*Excerpt provided*
● ● ● ● ● ● ●

The pdf can be found here: http://ok73.funpic.de/coroutine.pdf

so long,
Oliver

This is a bad proposal, do not do it like that!

[Julien Nitard]

This is a bad proposal, do not do it like that!

You may want to consider throwing in a couple arguments ...

[denis...@bredelet.com]

I would be better off writing a new proposal, which I fully intend to do.
Let me just say that I disagree with:

[quote]This design decision makes the code using std::coroutine<> let look more symmetric.[/quote]

More symmetric does not make it more readable. Yuck. Do we really want to make C++11 more confusing?

[Oliver Kowalke]

2013/3/22 <denis...@bredelet.com>

I tried to express with the sentence you mention that you use a coroutine<> to jump into the coro-function and you use a coroutine<> to jump out of it.

But there are some ideas that bidirectional coroutines should be split into unidirectional ones (push_coroutine, pull coroutine), something like:

pull_coroutine< int > c(
        [&]( push_coroutine< int > & c) {
            int first = 1, second = 1;
            for ( int i = 0; i < 10; ++i)
            {
                int third = first + second;
                first = second;
                second = third;
                c( third);
            }
        });

for ( auto i : c)
  std::cout << i <<  " ";

and vice versa

(pull_coroutine has only a pull_coroutine::operator()() + pull_coroutine::get(); push_coroutine has a push_coroutine::operator()( T) and no get() )

● ● ● ● ● ● ●

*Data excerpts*
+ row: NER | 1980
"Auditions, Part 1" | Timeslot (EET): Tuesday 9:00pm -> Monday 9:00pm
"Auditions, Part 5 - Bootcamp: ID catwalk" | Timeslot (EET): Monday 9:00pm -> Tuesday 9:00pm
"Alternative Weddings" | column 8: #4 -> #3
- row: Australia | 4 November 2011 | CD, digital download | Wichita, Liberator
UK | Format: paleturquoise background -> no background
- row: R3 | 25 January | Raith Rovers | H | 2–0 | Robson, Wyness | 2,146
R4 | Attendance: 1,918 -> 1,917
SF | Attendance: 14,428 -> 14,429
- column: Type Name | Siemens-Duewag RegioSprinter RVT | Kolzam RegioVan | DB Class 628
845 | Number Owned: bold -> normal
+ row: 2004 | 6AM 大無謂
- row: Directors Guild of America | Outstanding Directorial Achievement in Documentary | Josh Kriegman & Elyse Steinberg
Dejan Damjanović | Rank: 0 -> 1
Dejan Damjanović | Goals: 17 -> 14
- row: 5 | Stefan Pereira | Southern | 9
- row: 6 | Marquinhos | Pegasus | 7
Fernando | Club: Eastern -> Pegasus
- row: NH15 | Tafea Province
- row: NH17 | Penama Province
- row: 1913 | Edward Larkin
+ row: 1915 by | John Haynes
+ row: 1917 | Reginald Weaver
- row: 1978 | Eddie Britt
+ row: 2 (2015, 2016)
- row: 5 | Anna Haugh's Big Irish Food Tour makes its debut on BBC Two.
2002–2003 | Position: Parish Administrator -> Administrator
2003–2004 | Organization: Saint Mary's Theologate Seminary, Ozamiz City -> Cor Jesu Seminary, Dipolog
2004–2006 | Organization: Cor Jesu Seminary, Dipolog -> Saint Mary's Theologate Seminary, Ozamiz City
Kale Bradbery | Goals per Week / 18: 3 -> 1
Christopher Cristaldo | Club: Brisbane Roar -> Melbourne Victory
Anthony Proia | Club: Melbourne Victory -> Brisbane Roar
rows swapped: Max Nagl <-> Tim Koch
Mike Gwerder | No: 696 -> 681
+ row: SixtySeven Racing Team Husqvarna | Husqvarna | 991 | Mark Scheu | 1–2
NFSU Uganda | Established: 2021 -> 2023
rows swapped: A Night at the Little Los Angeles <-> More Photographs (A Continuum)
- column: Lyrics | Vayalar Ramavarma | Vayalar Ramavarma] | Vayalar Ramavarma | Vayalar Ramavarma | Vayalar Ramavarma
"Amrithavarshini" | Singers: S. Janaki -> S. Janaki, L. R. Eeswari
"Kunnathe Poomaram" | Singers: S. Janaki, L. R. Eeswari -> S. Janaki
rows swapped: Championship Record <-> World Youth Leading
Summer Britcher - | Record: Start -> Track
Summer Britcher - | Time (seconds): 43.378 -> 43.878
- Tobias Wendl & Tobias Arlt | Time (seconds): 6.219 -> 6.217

● ● ● ● ● ● ●

*Task directions*
Copy the part of the coroutine thread starting at "[Julien Nitard]" and ending at "intend to do.". None of the data is needed here.

*Solution for this problem*
[Julien Nitard]

This is a bad proposal, do not do it like that!

You may want to consider throwing in a couple arguments ...

[denis...@bredelet.com]

I would be better off writing a new proposal, which I fully intend to do.